### [Exercise instructions]
a) Retype a passage from the head unit wattage thread word for word, starting at "## samo (Apr" and ending at "get ~20W per channel.".
b) In the head unit wattage thread, condense the paragraph that opens "First of all, never, ever believe" into a short bulleted list that keeps its main facts.

# Questions on head unit output wattage



## Andro (Nov 13, 2002)

I'm using a small amp to drive my front speakers. The rear speakers are connected directly to the head unit. (My setup actually sounds better that way.) I'm just worried because I blew my rear separates before when all four of my speakers were living off the head unit's power (without the small amp). It seems my system was underpowered and that's why I bought a small amp to take at least half of the load from the head unit. My Pioneer head unit says it has 40 x 4 watts of power. That means I get 40 watts going to each of my 4 speakers, right? If I connect only two speakers to the head unit, how much power will go to each of the two speakers? Will it be 80 x 2?


----------



## samo (Apr 30, 2002)

First of all, never, ever believe the power output listed on any piece of audio equipment. They always list peak power, not RMS, and peak is a basically meaningless number. It will be a cold day in hell before your deck puts out anywhere near its peak power. A more accurate figure is RMS power. RMS is generally about half of what peak power is listed at. Your deck probably puts out about 18-22W RMS per channel. This is the kind of power your speakers are seeing. You will get about 20W to each speaker. If you only use two channels, you will still only get ~20W per channel.


----------



## scrappy (Jun 30, 2002)

that true only about halfo of the peak power I have a 50X4 and I only get 23 rms


----------



## SentraStyleEMW (Aug 15, 2002)

scrappy said:


> *that true only about halfo of the peak power I have a 50X4 and I only get 23 rms *


And lets not forget the THD (Total Harmonic Distortion) level of that 23 watts rms...most heads are usually around 1% or so...regaurdless of what the specs say. That's a night and day difference between most amps' .08% THD.


----------



## Andro (Nov 13, 2002)

So why does the illumination on my head unit become dim whenever I play my stereo loud? It, like, blinks whenever the bass hits.

### [Information given]

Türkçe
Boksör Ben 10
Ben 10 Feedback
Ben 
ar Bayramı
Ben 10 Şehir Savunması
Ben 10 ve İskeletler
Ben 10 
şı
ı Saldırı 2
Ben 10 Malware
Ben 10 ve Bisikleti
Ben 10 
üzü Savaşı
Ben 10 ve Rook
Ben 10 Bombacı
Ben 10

### [Solutions]
a)
## samo (Apr 30, 2002)

First of all, never, ever believe the power output listed on any piece of audio equipment. They always list peak power, not RMS, and peak is a basically meaningless number. It will be a cold day in hell before your deck puts out anywhere near its peak power. A more accurate figure is RMS power. RMS is generally about half of what peak power is listed at. Your deck probably puts out about 18-22W RMS per channel. This is the kind of power your speakers are seeing. You will get about 20W to each speaker. If you only use two channels, you will still only get ~20W per channel.

b)
- The power output listed on audio equipment is peak power, not RMS, and peak is basically meaningless.
- RMS is the more accurate figure and is generally about half the listed peak.
- The deck probably puts out about 18-22W RMS per channel, so each speaker gets about 20W.
- Using only two channels still gives only about 20W per channel.